Options Magazine - May 2018

Page 24

RI’s LGBTQ Youth At three o’clock in the afternoon, across the street from two of Providence’s largest public high schools, youth begin to flock excitedly into the large space decorated with dazzling unicorns and vibrant rainbows known to many as Youth Pride Inc. (YPI). Here, most visitors range from child to young adult and are either questioning their sexuality, identifying as LGBTQ+, or living in an impoverished or unstable household. They’ll enjoy one another’s company in the brightly painted common area, indulging in delicious snacks. For the youth who spend time at YPI, reality outside of these walls is likely mentally and emotionally taxing. Many are homeless and/or struggling with their newfound identity as LGBTQ+. YPI provides them a safe place to play, reflect, and feel a sense of belonging among youth experiencing a similar reality. Homeless youth most often suffer from three factors: family conflict, residential instability, and economic problems. Many of those visiting YPI experience homelessness due to family conflict and cynical reactions to the expression of their sexual orientation. “Anything to do with poverty – that’s what brings people in our doors,” says Elana Rosenberg, YPI’s executive director. Rosenberg, seated on the organization’s treasured black leather sectional donated by Cardi’s Furniture, expresses how grateful the organization is for the donations of food, clothing, and books provided by the community. These contributions provide YPI with everything a household would need to care for the people in it.


Options | May 2018

For the tweens, teens, and young adults enjoying the communal space at YPI, this is the daily dose of happiness they have waited all day to experience. However, the moments pass at warp speed, and soon it will be eight o’clock, and the doors will close for the night. Contrary to assumptions,YPI services not just LGBTQ youth, but allies too. The doors are open four days a week to all youth, and YPI provides food, counseling sessions, and even dance classes free of charge. “Sometimes people from outside of our doors are under the illusion that you come to YPI to only talk about LGBT stuff, and the truth is you come here, as the person that you are, bringing all the baggage and all the identities that you have with you,” says Rosenberg. “We know that 90% of the population is an ally or has the potential to be an ally, right?” Rosenberg goes on to share YPI’s belief in the importance of encouraging every individual who walks in to be a better ally, despite how they may fit into society. “That’s how we are able to change the environment outside of our doors.” But what happens at 8 o’clock when the doors close and many teens are forced back onto the street or into unloving households? “These aren’t problems with easy solutions, or we wouldn’t need to exist – we wouldn’t still be here after 25 years,” Rosenberg states.

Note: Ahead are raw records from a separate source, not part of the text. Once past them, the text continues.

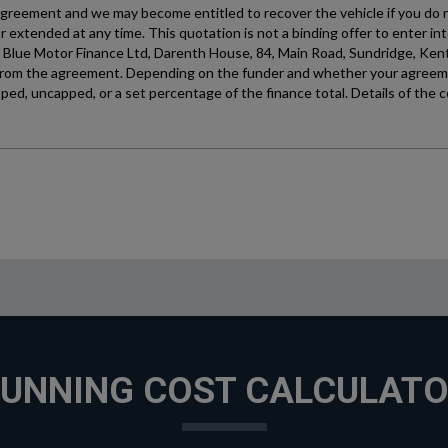
UNNING COST CALCULAT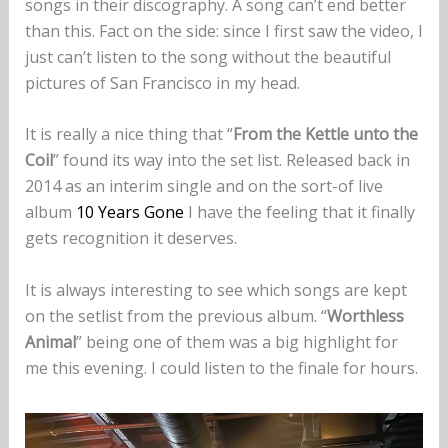
songs in their discography. A song can’t end better
than this. Fact on the side: since I first saw the video, I
just can’t listen to the song without the beautiful
pictures of San Francisco in my head.
It is really a nice thing that “
From the Kettle unto the
Coil
” found its way into the set list. Released back in
2014 as an interim single and on the sort-of live
album
10 Years Gone
I have the feeling that it finally
gets recognition it deserves.
It is always interesting to see which songs are kept
on the setlist from the previous album. “
Worthless
Animal
” being one of them was a big highlight for
me this evening. I could listen to the finale for hours.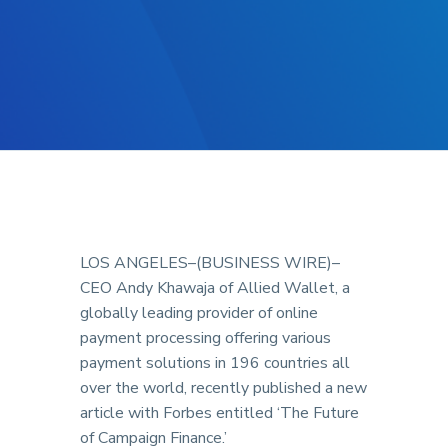
LOS ANGELES–(BUSINESS WIRE)–
CEO Andy Khawaja of Allied Wallet, a
globally leading provider of online
payment processing offering various
payment solutions in 196 countries all
over the world, recently published a new
article with Forbes entitled ‘The Future
of Campaign Finance.’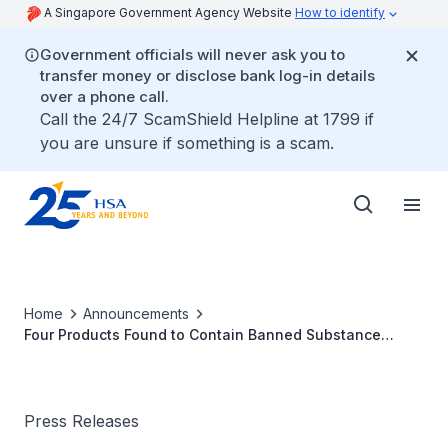
A Singapore Government Agency Website
How to identify
Government officials will never ask you to
transfer money or disclose bank log-in details
over a phone call.
Call the 24/7 ScamShield Helpline at 1799 if
you are unsure if something is a scam.
Home
Announcements
Four Products Found to Contain Banned Substance
Sibutramine; One Consumer Had Adverse Effects
Press Releases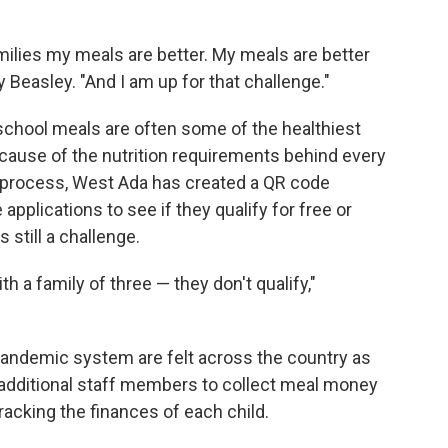
amilies my meals are better. My meals are better
 Beasley. "And I am up for that challenge."
chool meals are often some of the healthiest
ause of the nutrition requirements behind every
e process, West Ada has created a QR code
 applications to see if they qualify for free or
s still a challenge.
 a family of three — they don't qualify,"
-pandemic system are felt across the country as
e additional staff members to collect meal money
tracking the finances of each child.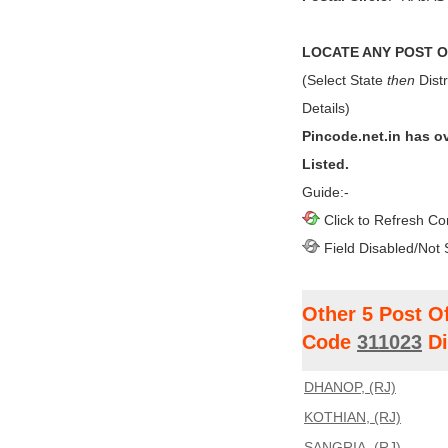
LOCATE ANY POST OF
(Select State
then
Distr
Details)
Pincode.net.in has o
Listed.
Guide:-
Click to Refresh Co
Field Disabled/Not 
Other 5 Post O
Code
311023
Di
DHANOP, (RJ)
KOTHIAN, (RJ)
SANGRIA, (RJ)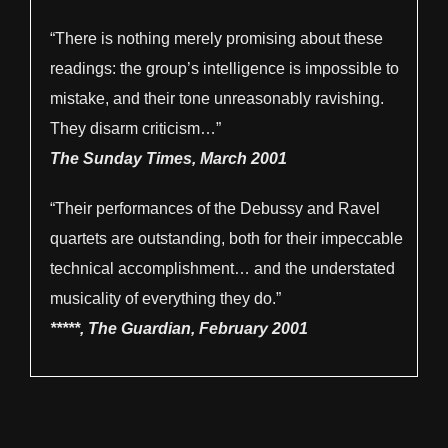
“There is nothing merely promising about these
readings: the group’s intelligence is impossible to
mistake, and their tone unreasonably ravishing.
They disarm criticism…”
The Sunday Times, March 2001
“Their performances of the Debussy and Ravel
quartets are outstanding, both for their impeccable
technical accomplishment… and the understated
musicality of everything they do.”
*****, The Guardian, February 2001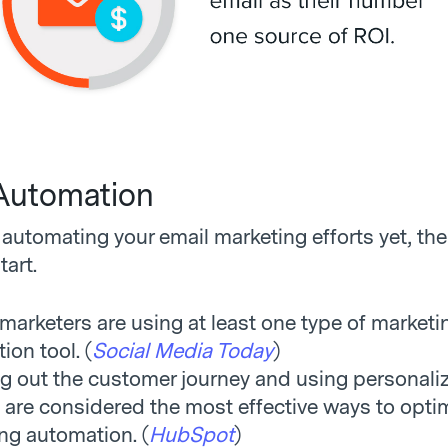
Automation
t automating your email marketing efforts yet, th
tart.
marketers are using at least one type of marketi
ion tool. (
Social Media Today
)
 out the customer journey and using personali
 are considered the most effective ways to opti
ng automation. (
HubSpot
)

Just upstairs from YPI, Justice Gaines, a coordinator at the Providence Youth Student Movement (PrYSM), leads programs on Queer Justice and Queer Transformative Roots, which support trans people of color. “There’s a lot of

by Kelsey Sanford

queer young folks of color and just queer folks in general that are homeless … because of their parent situations, or folks who couldn’t stay at home, or could only stay with friends for a certain amount of time,” Gaines states. Coming out often means instantaneous instability. “Especially when it comes to being queer and people of color, we need to recognize the support systems that are needed,” Gaines adds. Beyond the safety of YPI and PrYSM’s walls, another organization works to foster understanding toward LGBTQ people and make better allies out of those close to them. PFLAG is nationally recognized and was created to support the “parents and friends of lesbians and gays.” Newcomers to PFLAG Providence’s monthly meetings consist primarily of parents accompanied by teens. Many seek to educate themselves on how to overcome societal barriers experienced when one identifies as transgender or gender non-conforming. Former longtime president and founder of PFLAG/Greater Providence, Myra Shays, believes it is important for the public to know that the organization supports the LGBTQ community as a whole, not just parents and friends. “PFLAG views the rejection of a child by his/her parents as a tragedy. By helping parents understand and accept their gay, lesbian, and transgender children, we are ensuring those children feelings of worth and value.This enables them to go proudly into the community and forge satisfying lives for themselves,” states Shays. Kelsey Sanford is a student at Rhode Island College studying journalism.